Fox lesson: Don’t rely on existing customers for growth. Keep filling the leaky bucket.
9
Loyal. Just not faithful
So the leaky bucket is a reality for brands. But why? Why are we losing customers? Well, the answer is competition. Yep, our pesky competitors. We are always stealing from each other.
Actually, losing them is possibly misleading for most categories. Brands are sharing them. “Your customers are really other people’s customers who occasionally buy from you”, is how Andrew Ehrenberg explained it.
We are loyal to brands. We’re just not 100% faithful. We are polygamous, loyal shoppers.14 Essentially, your customers are sneaking around, behind your back, giving their business to your competitors too. We don’t buy the same shampoo, deodorant or soap brand on every shopping trip.
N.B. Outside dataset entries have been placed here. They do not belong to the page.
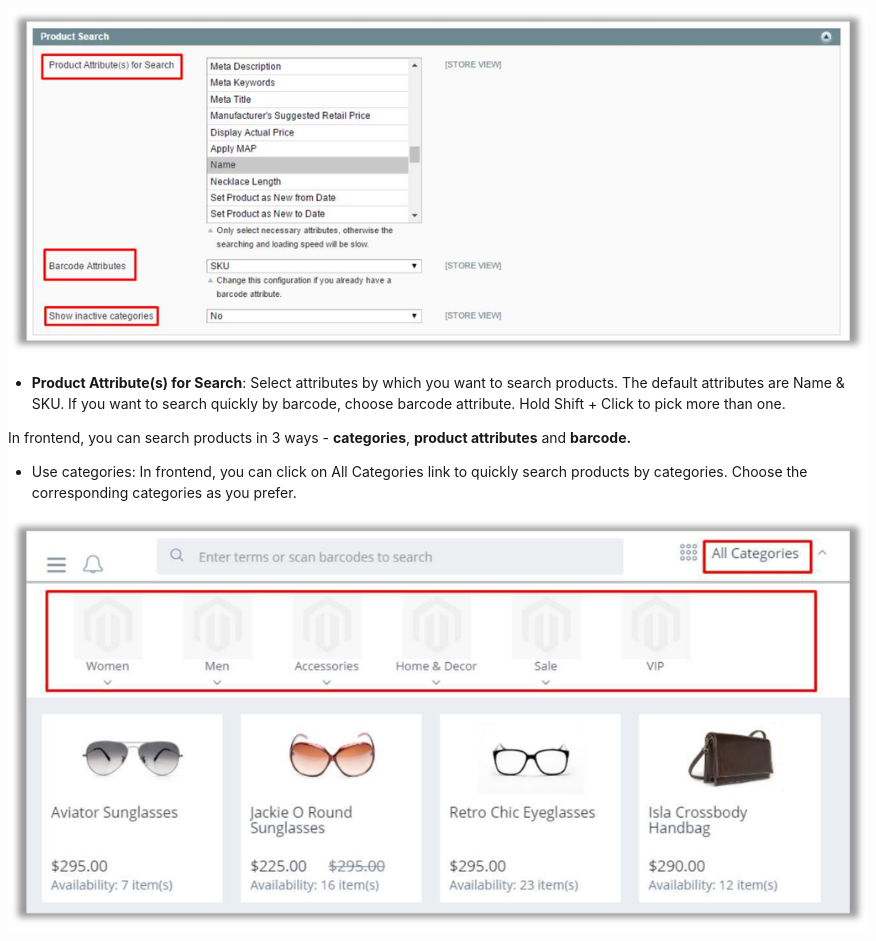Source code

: ![](https://github.com/Magestore/Docs/blob/master/extensions/Magento%201%20Extensions/Image_Web%20POS/image051.jpg)

   -	**Product Attribute(s) for Search**: Select attributes by which you want to search products. The default attributes are Name & SKU. If you want to search quickly by barcode, choose barcode attribute. Hold Shift + Click to pick more than one.

In frontend, you can search products in 3 ways - **categories**, **product attributes** and **barcode.**

-	Use categories: In frontend, you can click on All Categories link to quickly search products by categories. Choose the corresponding categories as you prefer.

![](https://github.com/Magestore/Docs/blob/master/extensions/Magento%201%20Extensions/Image_Web%20POS/image053.jpg)
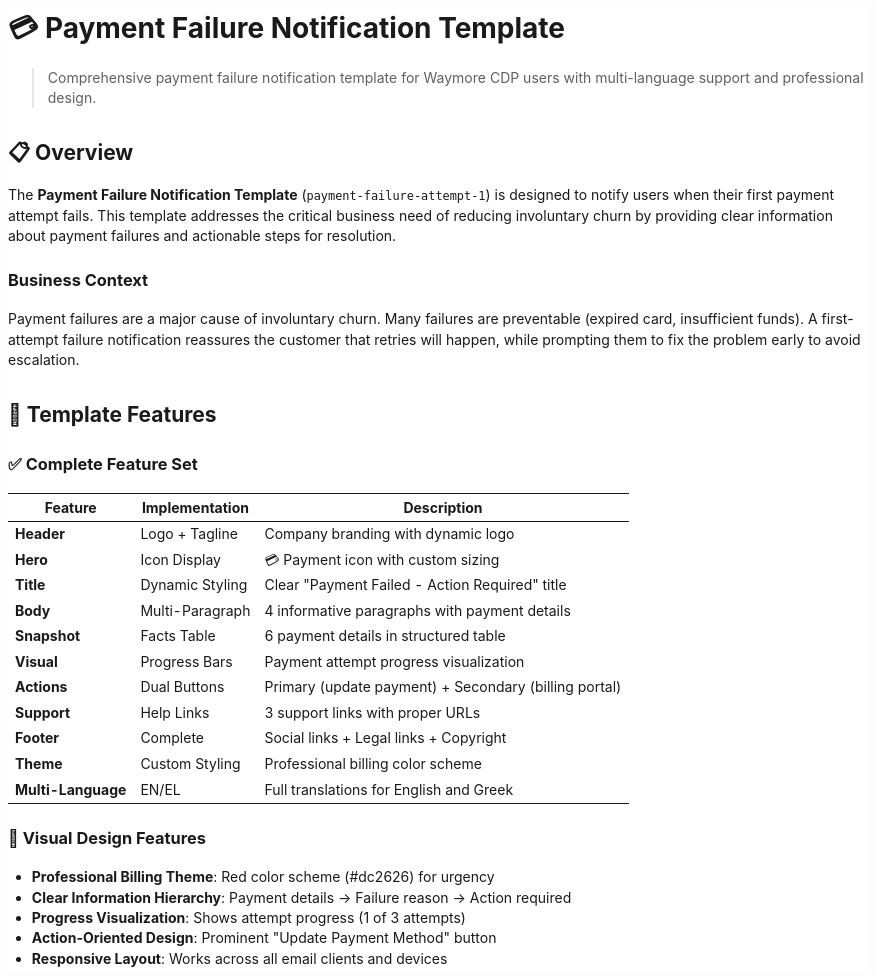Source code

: # 💳 Payment Failure Notification Template

> Comprehensive payment failure notification template for Waymore CDP users with multi-language support and professional design.

## 📋 Overview

The **Payment Failure Notification Template** (`payment-failure-attempt-1`) is designed to notify users when their first payment attempt fails. This template addresses the critical business need of reducing involuntary churn by providing clear information about payment failures and actionable steps for resolution.

### Business Context

Payment failures are a major cause of involuntary churn. Many failures are preventable (expired card, insufficient funds). A first-attempt failure notification reassures the customer that retries will happen, while prompting them to fix the problem early to avoid escalation.

## 🎯 Template Features

### ✅ **Complete Feature Set**

| Feature | Implementation | Description |
|---------|----------------|-------------|
| **Header** | Logo + Tagline | Company branding with dynamic logo |
| **Hero** | Icon Display | 💳 Payment icon with custom sizing |
| **Title** | Dynamic Styling | Clear "Payment Failed - Action Required" title |
| **Body** | Multi-Paragraph | 4 informative paragraphs with payment details |
| **Snapshot** | Facts Table | 6 payment details in structured table |
| **Visual** | Progress Bars | Payment attempt progress visualization |
| **Actions** | Dual Buttons | Primary (update payment) + Secondary (billing portal) |
| **Support** | Help Links | 3 support links with proper URLs |
| **Footer** | Complete | Social links + Legal links + Copyright |
| **Theme** | Custom Styling | Professional billing color scheme |
| **Multi-Language** | EN/EL | Full translations for English and Greek |

### 🎨 **Visual Design Features**

- **Professional Billing Theme**: Red color scheme (#dc2626) for urgency
- **Clear Information Hierarchy**: Payment details → Failure reason → Action required
- **Progress Visualization**: Shows attempt progress (1 of 3 attempts)
- **Action-Oriented Design**: Prominent "Update Payment Method" button
- **Responsive Layout**: Works across all email clients and devices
In many categories, the top brand often gets bought no more than 30% of the time. No doubt Starbucks would love it if their customers bought coffee only from them every time, but this doesn’t happen.
Why don’t we buy the same brand every time? Depends on the category. One reason is we want variety. I saw this when working in online poker. Poker players like to mix it up and play in a few places. Try their luck at a different table. Meet a different group of players. So it was not unusual for customers to have a couple of poker apps on their laptops or phones.